## [Instructions to follow]
The stretch from the line with "brechas de financiación y los desafíos de la" through the line with "CHALETS HLL" in the records below: write it out exactly, and nothing else.

··· Extracted records ···

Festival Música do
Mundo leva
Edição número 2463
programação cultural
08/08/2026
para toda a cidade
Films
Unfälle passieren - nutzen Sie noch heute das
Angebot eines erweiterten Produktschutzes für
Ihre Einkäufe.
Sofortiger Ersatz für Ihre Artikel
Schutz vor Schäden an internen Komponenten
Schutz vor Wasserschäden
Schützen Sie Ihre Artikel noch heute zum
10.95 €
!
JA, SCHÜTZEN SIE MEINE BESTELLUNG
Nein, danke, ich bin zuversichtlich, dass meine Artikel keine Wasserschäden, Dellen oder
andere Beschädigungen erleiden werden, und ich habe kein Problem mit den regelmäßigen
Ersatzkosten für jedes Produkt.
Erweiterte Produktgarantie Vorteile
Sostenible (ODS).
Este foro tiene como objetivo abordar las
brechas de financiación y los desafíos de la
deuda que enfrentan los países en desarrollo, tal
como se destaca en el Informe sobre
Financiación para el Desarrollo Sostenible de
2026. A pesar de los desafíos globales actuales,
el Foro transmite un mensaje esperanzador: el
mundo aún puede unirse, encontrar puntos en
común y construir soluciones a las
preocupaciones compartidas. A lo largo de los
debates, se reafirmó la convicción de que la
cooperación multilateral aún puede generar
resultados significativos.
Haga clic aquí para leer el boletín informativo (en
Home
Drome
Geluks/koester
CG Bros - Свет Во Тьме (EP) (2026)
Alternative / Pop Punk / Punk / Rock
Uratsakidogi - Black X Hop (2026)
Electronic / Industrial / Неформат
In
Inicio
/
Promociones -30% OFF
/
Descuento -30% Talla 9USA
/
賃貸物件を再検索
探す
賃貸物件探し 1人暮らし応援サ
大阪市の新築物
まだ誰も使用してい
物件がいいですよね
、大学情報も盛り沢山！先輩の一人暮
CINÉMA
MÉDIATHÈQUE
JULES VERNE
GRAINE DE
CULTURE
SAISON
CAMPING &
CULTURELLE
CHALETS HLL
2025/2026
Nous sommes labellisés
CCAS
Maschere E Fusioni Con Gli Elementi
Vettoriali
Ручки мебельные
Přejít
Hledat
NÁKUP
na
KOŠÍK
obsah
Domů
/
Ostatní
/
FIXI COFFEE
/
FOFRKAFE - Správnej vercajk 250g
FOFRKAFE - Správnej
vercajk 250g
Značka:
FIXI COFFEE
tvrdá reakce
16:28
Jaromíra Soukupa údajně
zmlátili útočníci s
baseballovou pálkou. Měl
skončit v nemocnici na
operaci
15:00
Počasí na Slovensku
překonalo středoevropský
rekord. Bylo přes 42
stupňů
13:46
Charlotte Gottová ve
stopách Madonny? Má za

···

## [Answer section]
brechas de financiación y los desafíos de la
deuda que enfrentan los países en desarrollo, tal
como se destaca en el Informe sobre
Financiación para el Desarrollo Sostenible de
2026. A pesar de los desafíos globales actuales,
el Foro transmite un mensaje esperanzador: el
mundo aún puede unirse, encontrar puntos en
común y construir soluciones a las
preocupaciones compartidas. A lo largo de los
debates, se reafirmó la convicción de que la
cooperación multilateral aún puede generar
resultados significativos.
Haga clic aquí para leer el boletín informativo (en
Home
Drome
Geluks/koester
CG Bros - Свет Во Тьме (EP) (2026)
Alternative / Pop Punk / Punk / Rock
Uratsakidogi - Black X Hop (2026)
Electronic / Industrial / Неформат
In
Inicio
/
Promociones -30% OFF
/
Descuento -30% Talla 9USA
/
賃貸物件を再検索
探す
賃貸物件探し 1人暮らし応援サ
大阪市の新築物
まだ誰も使用してい
物件がいいですよね
、大学情報も盛り沢山！先輩の一人暮
CINÉMA
MÉDIATHÈQUE
JULES VERNE
GRAINE DE
CULTURE
SAISON
CAMPING &
CULTURELLE
CHALETS HLL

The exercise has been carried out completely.